__TASK__. Extend the passage on Southeast Asian oil and gas production, picking up right after its final sentence.

Similarly, production of natural gas from major Southeast Asian economies declined. The sole exception was Malaysia, where there is a transition economy from oil towards gas. Production of natural gas from Indonesia, Thailand and Vietnam declined from 70.7 billion cubic metres (bcm), 40.4 bcm and 10.2 bcm in 2016 to 68 bcm, 38.7 bcm and 9.5 bcm respectively in 2017. Production of natural gas from Malaysia increased from 75.6 bcm to 78.4 bcm during the same period.

Oil and gas producers in the region are now planning to increase production from the region. This is being done through the discovery of new fields and increasing production from existing fields. Spending has so far been driven mainly by state oil companies such as Thailand’s PTTEP and Vietnam’s PetroVietnam, which need to produce more oil and gas to ensure their countries’ energy security. With oil prices back above $60 per barrel (it touched $70 a barrel in October 2018), there is a renewed appetite for producers to spend and increase their production.

Dataset entries:
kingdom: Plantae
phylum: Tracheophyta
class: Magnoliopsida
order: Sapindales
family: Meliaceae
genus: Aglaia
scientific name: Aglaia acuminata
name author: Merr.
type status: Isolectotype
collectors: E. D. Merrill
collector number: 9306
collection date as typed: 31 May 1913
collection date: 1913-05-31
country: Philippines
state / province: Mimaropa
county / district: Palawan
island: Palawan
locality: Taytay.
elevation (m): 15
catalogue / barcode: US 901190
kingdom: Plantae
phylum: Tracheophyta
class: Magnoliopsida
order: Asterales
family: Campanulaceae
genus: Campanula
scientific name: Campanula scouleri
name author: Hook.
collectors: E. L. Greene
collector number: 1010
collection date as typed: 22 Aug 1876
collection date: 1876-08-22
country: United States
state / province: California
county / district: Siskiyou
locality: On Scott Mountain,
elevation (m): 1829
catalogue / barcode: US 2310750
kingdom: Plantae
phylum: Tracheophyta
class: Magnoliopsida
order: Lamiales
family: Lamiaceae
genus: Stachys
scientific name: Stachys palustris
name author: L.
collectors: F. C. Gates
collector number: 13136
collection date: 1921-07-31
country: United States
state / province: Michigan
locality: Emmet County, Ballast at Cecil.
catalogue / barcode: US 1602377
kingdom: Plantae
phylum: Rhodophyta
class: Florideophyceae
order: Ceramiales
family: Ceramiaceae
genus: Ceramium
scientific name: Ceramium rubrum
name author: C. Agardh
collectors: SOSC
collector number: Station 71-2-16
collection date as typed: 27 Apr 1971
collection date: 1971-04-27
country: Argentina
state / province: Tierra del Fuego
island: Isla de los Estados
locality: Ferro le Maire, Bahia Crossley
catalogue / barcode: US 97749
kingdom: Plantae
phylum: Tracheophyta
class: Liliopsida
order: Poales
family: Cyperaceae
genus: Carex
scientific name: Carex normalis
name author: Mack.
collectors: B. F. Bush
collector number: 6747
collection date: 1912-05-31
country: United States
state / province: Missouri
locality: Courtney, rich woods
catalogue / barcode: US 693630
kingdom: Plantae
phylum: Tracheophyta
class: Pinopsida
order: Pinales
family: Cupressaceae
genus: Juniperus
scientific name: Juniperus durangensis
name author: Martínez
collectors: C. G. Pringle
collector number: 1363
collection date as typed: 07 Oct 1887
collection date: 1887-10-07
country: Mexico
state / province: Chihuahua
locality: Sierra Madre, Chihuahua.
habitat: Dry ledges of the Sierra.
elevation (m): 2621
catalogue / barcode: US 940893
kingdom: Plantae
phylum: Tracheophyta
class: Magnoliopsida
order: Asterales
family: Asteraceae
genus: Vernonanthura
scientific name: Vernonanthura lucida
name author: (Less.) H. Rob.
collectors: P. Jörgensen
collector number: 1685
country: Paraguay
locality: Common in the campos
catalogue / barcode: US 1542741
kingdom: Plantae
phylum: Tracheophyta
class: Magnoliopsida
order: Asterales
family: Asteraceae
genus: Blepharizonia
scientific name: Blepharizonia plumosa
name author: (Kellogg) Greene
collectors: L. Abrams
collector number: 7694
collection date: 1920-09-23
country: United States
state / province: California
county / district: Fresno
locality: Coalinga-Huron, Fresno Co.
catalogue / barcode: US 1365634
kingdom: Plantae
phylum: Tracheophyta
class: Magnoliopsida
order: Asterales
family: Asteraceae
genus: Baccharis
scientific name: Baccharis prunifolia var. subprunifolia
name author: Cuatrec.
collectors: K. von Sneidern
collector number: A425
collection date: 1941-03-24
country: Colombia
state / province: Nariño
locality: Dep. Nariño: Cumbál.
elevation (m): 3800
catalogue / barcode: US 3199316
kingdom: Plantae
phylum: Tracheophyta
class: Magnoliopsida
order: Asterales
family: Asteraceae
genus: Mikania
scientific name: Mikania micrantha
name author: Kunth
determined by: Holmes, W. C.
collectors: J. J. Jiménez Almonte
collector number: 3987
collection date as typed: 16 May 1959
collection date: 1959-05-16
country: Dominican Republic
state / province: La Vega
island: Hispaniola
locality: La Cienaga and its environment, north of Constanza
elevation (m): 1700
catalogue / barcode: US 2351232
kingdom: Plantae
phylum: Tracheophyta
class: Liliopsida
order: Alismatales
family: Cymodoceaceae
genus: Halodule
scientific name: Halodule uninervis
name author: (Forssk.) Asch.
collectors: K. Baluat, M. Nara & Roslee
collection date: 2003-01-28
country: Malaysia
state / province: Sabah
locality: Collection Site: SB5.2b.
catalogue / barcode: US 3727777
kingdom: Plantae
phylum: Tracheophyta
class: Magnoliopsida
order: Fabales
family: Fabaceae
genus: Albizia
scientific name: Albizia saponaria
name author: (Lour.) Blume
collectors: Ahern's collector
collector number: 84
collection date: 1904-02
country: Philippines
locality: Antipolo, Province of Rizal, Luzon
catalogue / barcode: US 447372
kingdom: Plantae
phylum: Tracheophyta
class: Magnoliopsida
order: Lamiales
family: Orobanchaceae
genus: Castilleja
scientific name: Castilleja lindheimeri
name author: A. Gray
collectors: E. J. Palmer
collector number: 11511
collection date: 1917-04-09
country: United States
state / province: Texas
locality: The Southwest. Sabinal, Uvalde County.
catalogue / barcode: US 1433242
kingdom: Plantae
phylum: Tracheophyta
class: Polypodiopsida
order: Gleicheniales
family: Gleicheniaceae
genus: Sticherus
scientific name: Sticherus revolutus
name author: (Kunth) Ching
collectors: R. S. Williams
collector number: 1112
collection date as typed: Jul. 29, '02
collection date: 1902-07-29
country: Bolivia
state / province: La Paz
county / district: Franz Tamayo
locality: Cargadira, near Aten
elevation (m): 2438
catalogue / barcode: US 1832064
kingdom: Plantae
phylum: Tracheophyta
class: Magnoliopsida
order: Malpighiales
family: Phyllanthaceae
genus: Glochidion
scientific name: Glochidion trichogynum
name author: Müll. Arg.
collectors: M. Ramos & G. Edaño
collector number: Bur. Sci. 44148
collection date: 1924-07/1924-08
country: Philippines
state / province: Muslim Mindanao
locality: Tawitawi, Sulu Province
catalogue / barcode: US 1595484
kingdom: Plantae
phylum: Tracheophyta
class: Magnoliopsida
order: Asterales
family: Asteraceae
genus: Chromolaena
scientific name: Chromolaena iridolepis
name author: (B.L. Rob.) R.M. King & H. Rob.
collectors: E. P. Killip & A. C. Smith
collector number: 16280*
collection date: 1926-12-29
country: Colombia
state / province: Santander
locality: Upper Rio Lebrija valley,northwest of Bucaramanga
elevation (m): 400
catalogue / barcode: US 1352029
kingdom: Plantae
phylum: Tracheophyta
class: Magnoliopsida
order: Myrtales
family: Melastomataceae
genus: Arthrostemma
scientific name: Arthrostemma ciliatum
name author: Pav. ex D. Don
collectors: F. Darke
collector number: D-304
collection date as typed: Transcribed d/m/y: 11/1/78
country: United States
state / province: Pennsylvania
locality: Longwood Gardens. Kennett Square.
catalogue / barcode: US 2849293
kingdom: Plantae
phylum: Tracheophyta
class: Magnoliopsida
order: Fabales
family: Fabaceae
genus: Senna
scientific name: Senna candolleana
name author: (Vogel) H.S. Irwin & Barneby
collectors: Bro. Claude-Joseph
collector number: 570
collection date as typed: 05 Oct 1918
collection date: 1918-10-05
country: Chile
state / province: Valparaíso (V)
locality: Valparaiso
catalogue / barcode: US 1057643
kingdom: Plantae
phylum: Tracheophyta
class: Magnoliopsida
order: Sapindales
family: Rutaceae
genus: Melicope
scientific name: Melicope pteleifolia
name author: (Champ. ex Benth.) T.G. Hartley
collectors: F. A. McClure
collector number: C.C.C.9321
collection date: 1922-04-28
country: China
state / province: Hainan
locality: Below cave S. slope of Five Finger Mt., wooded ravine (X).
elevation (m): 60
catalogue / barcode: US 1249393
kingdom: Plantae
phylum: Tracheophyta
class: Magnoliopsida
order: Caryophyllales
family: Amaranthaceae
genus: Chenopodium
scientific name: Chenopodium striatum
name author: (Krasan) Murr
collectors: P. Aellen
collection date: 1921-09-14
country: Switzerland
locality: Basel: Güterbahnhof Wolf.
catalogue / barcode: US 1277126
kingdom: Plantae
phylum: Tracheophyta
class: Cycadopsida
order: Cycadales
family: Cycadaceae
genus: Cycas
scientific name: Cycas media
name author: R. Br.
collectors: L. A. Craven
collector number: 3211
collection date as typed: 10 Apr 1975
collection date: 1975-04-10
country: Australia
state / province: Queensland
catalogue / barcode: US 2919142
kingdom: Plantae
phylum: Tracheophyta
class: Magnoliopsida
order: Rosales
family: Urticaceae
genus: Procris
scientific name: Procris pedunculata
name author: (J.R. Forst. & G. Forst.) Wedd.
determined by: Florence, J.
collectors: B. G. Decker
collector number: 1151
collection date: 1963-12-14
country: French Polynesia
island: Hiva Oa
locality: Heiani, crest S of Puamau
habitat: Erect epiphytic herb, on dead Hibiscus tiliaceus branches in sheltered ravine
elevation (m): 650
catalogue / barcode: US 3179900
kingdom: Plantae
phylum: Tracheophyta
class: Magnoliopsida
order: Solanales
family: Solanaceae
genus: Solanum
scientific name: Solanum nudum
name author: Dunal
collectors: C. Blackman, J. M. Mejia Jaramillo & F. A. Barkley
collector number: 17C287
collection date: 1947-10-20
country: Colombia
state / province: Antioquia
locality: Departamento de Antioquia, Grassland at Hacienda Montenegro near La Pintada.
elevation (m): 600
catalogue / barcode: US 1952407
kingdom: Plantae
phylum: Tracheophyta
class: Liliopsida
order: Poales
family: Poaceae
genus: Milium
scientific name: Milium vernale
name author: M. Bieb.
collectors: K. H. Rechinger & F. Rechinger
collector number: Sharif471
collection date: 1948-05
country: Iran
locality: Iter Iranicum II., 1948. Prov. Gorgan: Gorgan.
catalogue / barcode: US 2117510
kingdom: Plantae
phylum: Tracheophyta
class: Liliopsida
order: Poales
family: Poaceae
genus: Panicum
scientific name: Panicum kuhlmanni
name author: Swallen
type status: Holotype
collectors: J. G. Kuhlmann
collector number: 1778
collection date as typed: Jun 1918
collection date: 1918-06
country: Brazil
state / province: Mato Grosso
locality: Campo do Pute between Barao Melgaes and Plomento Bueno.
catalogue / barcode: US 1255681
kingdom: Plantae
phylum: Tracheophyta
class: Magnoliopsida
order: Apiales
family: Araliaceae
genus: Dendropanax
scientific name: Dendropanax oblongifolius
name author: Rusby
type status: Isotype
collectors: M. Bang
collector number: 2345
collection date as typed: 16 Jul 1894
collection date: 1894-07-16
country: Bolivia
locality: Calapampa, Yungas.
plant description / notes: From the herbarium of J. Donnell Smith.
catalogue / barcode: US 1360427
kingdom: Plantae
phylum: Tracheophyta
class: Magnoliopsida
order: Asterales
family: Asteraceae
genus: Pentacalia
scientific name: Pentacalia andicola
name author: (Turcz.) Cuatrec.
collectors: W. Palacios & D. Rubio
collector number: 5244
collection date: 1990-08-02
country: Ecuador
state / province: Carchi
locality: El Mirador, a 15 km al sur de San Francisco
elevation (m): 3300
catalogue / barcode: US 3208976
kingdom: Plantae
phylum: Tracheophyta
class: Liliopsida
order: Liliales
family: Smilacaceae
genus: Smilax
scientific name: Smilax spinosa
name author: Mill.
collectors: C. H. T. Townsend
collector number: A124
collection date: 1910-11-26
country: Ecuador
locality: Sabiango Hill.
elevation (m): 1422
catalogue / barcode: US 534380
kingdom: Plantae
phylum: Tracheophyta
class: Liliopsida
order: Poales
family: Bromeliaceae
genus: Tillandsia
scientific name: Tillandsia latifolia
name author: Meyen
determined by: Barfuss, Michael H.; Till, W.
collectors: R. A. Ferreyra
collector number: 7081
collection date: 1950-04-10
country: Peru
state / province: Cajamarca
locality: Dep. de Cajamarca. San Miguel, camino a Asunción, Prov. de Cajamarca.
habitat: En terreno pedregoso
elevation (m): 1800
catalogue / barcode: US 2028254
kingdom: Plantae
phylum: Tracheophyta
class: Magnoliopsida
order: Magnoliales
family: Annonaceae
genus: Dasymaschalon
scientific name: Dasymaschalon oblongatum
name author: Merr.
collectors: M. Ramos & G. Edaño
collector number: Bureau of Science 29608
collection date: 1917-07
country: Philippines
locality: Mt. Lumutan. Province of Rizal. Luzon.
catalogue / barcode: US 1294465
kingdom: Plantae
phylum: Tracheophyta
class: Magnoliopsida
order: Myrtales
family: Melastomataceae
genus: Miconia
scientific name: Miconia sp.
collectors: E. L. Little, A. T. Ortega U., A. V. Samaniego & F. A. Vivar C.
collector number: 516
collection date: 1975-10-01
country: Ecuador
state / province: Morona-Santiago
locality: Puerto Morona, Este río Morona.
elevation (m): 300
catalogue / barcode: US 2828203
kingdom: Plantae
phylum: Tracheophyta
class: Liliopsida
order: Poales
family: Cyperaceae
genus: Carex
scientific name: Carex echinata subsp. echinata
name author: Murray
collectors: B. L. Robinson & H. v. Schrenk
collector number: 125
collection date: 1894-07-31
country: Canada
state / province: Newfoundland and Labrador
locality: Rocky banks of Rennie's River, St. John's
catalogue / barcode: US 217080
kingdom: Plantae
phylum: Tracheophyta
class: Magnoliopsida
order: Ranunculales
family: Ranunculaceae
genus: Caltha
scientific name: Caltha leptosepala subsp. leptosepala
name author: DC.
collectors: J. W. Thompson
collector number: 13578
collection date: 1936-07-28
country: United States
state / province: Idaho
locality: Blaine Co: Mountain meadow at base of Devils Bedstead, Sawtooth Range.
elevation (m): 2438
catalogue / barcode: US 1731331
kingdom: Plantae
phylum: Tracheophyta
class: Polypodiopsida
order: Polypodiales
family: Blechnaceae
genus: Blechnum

__ANSWER SECTION__.
Companies are also undertaking enhanced oil recovery (EOR) projects and drilling deeper in search of more oil resources. For example, PETRONAS Malaysia is implementing 10 EOR projects to extend production from some of Malaysia’s oldest oilfields.

Consumption trends

Energy consumption in Southeast Asia has been consistently increasing, driven by the growth rate of economies in the region and a growing tourism sector. Oil consumption in 2017 in Indonesia, Malaysia, Thailand and Vietnam increased by 4.1 per cent, 0.5 per cent, 2.9 per cent and 5 per cent respectively to reach 77.3 million tonnes of oil equivalent (mtoe), 36.9 mtoe, 63.9 mtoe and 23 mtoe respectively. Consumption of natural gas in 2017 increased in Indonesia and Malaysia by 2.4 per cent and 1.9 per cent to 33.7 mtoe and 36.8 mtoe respectively. However, consumption of natural gas in the same year in Thailand and Vietnam decreased by 0.9 per cent and 8 per cent to 43.1 mtoe and 8.1 mtoe respectively.

Oil demand in Southeast Asia is expected to increase significantly in the years ahead because of the increase in demand for mobility in the region. There is also expected to be significant demand from the petrochemical feedstock industry. The installation of new refinery capacity in the region has not kept pace with the rapidly increasing demand for oil in the region, making the region a net importer of oil. However, in the near term, planned refinery expansion projects in Indonesia, namely, the Balikpapan refinery and the Cilacap refinery are expected to increase refinery production from the region and reduce oil imports.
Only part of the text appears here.